In a content generation apparatus that generates content in which a production subject performs a predetermined effect set based on emotion information obtained from input voice data,
Reading means for reading a script of content generated in advance for each predetermined unit;
Recording means for recording the user's real voice;
Emotion estimation means for performing emotion estimation from the real voice data recorded by the recording means;
Production means for extracting production information set in advance corresponding to emotion information consisting of emotion type and strength obtained by the emotion estimation means;
A content generation apparatus comprising script generation means for replacing a script generated based on the presentation information obtained by the presentation means with a script read by the reading means.

The production means is
The content generating apparatus according to claim 1, wherein the effect information includes information related to an expression or an action of the effect object.

The production means is
When setting the production information, a lower limit value and an upper limit value are set for the expression or motion of the production object for each type and strength of the emotion, and when the production information is extracted, the lower limit is set. 3. The content generation apparatus according to claim 2, wherein a value is randomly determined between a value and the upper limit value.

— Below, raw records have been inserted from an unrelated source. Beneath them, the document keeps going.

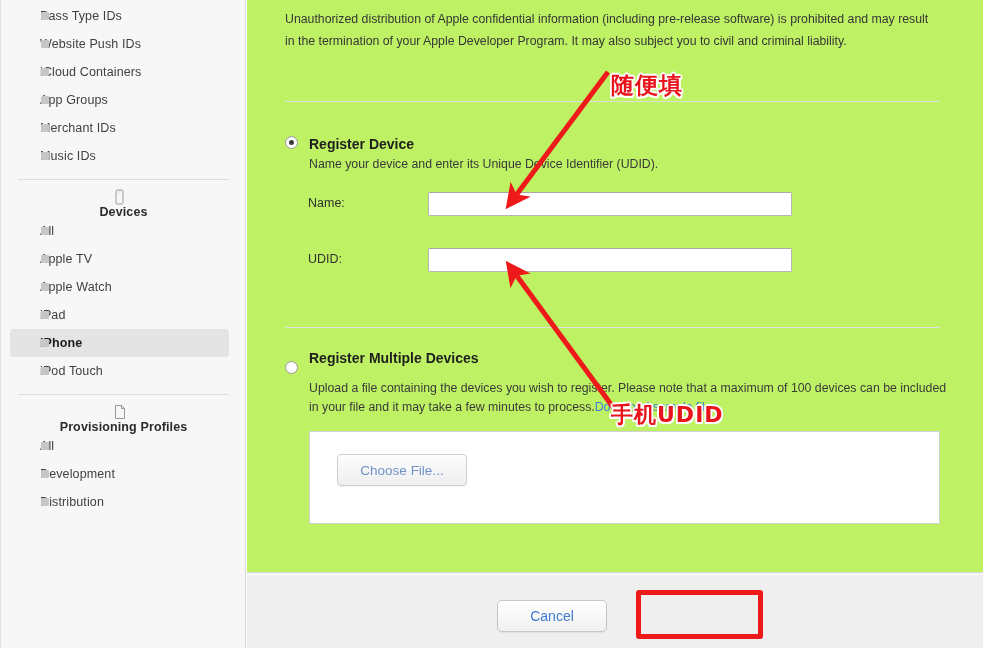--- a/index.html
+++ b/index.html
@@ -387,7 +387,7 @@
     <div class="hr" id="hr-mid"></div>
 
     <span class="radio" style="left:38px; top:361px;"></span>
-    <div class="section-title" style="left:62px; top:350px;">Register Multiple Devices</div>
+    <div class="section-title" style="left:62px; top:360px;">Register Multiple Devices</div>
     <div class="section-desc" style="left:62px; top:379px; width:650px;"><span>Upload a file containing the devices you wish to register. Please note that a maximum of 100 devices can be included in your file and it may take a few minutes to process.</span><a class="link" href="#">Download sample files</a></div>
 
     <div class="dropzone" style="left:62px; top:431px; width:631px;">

2. The recording unit according to claim 1, further comprising a reproducing unit that reproduces the previously generated content to record the user's real voice and stops the content immediately before recording the real voice. 4. The content generation device according to any one of 3 above.

In a content generation program for causing a computer to execute a content generation process for generating content in which a production subject performs a predetermined effect set based on emotion information obtained from input voice data,
A read process for reading a script of content generated in advance for each predetermined unit;
A recording process for recording the user's real voice;
Emotion estimation processing for estimating emotions from real voice data recorded by the recording processing;
Production processing for extracting production information set in advance corresponding to emotion information consisting of emotion type and strength obtained by the emotion estimation processing;
A content generation program for causing a computer to execute a script generation process for replacing a script generated based on the presentation information obtained by the presentation process with a script read by the reading process.